According to Yang et al.,2 their MLH3 p.Asp206Thrfs*18 variant is predicted to be present in 4 of 7 MLH3 transcripts, which would imply a chance of functional compensation by wild-type isoforms. However, a recent investigation8 identifies only two major isoforms, whereas the remaining five are predicted in silico. Both the MLH3 p.Ser1188Ter variant and the p.Asp206Thrfs*18 variant would equally affect the two major isoforms; thus, no unaffected wild-type isoforms would remain in either case.

Yang et al.2 note that contrary to the typical proximal location of LS-associated colorectal tumors, the tumors in their family resided in the rectum. Interestingly, in one of the original papers proposing a connection between heterozygous MLH3 variants and hereditary colon cancer predisposition,9 a strong predominance of left-sided colon cancer was reported.
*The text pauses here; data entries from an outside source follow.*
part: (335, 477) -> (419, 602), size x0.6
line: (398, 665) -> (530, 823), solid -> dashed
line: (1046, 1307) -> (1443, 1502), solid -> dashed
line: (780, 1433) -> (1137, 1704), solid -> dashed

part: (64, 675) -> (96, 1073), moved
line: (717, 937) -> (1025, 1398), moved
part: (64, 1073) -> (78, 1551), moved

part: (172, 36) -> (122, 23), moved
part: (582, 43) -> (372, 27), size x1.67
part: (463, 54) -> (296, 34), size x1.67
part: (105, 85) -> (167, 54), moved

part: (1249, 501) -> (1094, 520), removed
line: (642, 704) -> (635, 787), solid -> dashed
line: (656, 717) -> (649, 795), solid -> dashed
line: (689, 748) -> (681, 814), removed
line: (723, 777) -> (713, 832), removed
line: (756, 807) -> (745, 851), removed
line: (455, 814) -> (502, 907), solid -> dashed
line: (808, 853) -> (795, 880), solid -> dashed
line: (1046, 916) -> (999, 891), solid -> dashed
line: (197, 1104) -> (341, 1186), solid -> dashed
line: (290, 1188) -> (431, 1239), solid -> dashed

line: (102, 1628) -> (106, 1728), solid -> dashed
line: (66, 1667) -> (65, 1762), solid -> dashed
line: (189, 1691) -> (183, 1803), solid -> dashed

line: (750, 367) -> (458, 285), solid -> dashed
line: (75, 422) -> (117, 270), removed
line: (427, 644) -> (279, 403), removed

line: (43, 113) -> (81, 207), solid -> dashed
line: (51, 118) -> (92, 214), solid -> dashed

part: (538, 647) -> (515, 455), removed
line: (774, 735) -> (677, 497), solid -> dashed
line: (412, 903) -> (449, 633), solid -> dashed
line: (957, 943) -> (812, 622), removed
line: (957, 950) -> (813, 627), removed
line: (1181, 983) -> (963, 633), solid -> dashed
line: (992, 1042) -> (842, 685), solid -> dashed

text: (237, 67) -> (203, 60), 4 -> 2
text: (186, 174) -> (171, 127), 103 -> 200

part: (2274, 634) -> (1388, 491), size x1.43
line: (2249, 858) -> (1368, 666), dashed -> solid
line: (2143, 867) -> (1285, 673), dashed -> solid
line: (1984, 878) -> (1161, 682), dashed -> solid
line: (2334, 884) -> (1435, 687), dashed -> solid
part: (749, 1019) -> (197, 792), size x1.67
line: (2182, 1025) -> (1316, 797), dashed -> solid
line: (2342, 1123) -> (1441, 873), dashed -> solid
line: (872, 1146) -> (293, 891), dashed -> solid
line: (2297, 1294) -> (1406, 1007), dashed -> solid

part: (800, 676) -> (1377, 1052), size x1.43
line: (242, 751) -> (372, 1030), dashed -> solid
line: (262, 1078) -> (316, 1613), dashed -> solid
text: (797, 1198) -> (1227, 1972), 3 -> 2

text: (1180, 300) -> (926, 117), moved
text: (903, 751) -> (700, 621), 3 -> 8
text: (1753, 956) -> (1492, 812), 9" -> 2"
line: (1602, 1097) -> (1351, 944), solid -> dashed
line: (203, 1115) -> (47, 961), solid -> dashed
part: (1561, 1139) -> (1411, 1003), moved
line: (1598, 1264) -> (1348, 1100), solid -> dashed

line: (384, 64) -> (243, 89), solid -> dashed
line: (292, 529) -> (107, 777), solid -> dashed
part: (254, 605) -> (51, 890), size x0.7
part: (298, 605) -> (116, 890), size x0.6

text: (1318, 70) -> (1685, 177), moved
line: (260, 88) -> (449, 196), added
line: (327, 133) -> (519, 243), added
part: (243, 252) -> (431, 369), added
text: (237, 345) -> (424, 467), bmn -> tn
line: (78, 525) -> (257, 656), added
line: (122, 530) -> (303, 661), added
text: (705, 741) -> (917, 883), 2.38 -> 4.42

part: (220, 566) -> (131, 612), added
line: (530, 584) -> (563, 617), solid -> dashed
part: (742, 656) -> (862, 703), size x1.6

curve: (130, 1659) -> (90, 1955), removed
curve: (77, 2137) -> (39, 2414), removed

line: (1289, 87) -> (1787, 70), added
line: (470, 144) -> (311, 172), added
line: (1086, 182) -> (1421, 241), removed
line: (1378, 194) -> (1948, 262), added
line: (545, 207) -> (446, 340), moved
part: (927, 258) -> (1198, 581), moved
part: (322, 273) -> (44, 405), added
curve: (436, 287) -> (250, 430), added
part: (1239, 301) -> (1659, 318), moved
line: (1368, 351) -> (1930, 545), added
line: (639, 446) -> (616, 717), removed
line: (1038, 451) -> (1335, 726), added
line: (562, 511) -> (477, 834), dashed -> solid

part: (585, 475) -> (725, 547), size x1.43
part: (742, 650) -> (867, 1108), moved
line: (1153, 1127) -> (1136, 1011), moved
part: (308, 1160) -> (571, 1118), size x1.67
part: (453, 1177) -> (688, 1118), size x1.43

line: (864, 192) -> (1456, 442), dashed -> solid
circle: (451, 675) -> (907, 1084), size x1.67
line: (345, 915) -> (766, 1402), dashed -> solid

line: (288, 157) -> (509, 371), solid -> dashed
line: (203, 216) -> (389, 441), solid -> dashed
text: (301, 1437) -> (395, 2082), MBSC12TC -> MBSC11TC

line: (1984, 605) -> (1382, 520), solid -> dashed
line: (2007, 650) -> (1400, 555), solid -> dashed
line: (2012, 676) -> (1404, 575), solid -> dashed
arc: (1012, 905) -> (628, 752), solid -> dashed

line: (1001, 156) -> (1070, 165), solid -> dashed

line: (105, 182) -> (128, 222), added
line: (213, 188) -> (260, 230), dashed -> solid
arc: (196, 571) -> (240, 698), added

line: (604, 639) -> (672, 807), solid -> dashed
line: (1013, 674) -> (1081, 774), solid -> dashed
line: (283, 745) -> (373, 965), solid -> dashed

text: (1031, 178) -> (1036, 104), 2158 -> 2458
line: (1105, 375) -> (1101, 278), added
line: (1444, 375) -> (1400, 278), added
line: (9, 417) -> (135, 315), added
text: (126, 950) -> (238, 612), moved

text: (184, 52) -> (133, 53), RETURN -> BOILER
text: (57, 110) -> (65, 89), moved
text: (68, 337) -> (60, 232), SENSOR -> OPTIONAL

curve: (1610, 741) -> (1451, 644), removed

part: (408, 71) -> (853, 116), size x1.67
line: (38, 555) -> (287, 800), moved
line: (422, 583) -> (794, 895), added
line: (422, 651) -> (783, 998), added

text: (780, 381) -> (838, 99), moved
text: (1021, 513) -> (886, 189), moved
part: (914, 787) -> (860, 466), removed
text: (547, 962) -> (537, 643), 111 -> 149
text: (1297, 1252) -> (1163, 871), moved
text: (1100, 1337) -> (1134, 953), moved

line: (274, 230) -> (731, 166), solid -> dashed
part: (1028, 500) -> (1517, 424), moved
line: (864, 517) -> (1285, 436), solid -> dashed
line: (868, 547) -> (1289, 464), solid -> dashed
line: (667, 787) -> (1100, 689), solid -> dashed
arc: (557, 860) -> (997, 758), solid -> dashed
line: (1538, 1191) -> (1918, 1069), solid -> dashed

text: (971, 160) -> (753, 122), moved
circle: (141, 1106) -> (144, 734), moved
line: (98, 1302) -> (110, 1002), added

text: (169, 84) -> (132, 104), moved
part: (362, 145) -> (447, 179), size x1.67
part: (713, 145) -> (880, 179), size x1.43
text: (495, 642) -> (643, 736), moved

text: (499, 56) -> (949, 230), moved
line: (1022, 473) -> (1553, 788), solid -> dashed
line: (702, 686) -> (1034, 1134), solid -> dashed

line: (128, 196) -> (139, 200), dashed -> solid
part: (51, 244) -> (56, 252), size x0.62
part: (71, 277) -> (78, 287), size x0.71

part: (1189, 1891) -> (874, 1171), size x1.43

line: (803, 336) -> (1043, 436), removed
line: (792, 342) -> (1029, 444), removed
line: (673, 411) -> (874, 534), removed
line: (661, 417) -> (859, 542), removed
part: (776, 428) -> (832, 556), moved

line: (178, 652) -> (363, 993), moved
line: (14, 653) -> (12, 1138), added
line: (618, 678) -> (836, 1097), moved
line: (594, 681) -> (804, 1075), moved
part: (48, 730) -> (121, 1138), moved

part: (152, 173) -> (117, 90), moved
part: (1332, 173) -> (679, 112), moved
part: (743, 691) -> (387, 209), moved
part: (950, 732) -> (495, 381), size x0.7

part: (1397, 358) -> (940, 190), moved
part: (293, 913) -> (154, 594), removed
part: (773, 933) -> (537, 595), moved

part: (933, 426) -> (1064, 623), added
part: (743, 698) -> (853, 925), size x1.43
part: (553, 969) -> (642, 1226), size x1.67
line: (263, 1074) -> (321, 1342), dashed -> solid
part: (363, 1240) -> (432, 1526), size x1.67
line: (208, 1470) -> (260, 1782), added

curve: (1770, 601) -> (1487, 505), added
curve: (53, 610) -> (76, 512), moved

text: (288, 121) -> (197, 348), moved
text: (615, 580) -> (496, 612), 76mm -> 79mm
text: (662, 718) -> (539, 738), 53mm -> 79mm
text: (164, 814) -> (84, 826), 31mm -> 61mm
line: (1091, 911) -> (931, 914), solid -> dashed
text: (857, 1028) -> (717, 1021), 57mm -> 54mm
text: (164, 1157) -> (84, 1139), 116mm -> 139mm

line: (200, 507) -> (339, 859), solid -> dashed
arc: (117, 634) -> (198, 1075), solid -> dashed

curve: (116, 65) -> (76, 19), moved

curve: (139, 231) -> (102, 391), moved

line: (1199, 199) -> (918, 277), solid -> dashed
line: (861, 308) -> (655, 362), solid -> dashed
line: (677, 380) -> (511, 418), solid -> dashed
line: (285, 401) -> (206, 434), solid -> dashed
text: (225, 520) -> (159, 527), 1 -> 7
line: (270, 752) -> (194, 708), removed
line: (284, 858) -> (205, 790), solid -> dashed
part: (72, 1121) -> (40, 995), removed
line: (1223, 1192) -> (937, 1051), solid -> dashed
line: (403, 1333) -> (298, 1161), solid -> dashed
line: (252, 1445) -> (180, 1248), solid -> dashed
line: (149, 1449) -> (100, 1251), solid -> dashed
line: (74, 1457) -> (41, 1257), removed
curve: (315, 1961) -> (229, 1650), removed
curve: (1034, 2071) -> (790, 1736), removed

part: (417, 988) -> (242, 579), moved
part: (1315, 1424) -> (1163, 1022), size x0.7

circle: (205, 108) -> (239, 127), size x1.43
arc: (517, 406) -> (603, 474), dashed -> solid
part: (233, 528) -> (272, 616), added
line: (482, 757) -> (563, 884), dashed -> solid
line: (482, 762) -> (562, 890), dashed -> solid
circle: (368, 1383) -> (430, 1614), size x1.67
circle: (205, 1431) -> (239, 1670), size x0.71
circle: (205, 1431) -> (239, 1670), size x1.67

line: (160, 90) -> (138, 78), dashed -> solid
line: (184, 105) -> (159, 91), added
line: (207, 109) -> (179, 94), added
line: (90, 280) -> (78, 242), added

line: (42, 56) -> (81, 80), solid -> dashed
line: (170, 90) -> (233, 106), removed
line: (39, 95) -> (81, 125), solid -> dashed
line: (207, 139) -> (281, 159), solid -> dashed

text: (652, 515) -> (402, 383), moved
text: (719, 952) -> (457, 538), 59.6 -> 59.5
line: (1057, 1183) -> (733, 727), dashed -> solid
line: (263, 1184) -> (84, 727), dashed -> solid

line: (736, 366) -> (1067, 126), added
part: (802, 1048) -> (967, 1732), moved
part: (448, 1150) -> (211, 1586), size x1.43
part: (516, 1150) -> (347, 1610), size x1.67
Furthermore, in CMMRD caused by pathogenic biallelic PMS2 variants, left colon is the typical site of colon cancer.4

Even in the case of the established LS predisposition genes MLH1, MSH2, MSH6, and PMS2, genotype–phenotype relationships are poorly understood, including mechanisms responsible for the essential clinical differences between monoallelic and biallelic variant carriers. An exceptionally high mutational load (“ultrahypermutation” phenotype) following replication repair failure was recently detected in CMMRD-associated brain tumors, which might explain why brain tumors are common in CMMRD and develop at early age; however, gastrointestinal polyps from CMMRD patients showed no increased mutational load compared with adult polyps, thus offering no insights to polyp predisposition in CMMRD.10 In the case of MLH3, failing MMR may not be a particularly promising candidate for a phenotypic determinant in the first place, considering the observed redundancy between MutLγ and MutLα and the resulting minor role for MLH3 in MMR.3 As pointed out in Olkinuora et al.,1 MLH3 is known to have many other cancer-relevant functions, whose roles in tumors developing in MLH3 variant carriers remain to be addressed by future studies.

In summary, we acknowledge the limitations of our research, including the restriction of genetic screening to coding regions and lack of functional verification. However, we do believe that the genetic and clinical evidence we provide1 define a novel MLH3-associated polyposis syndrome. Likewise, it seems likely that the family described by Yang et al.2 represents a condition distinct from LS. Additional multidisciplinary and multicenter research is clearly warranted to better understand the role of MLH3 and its variants in cancer predisposition.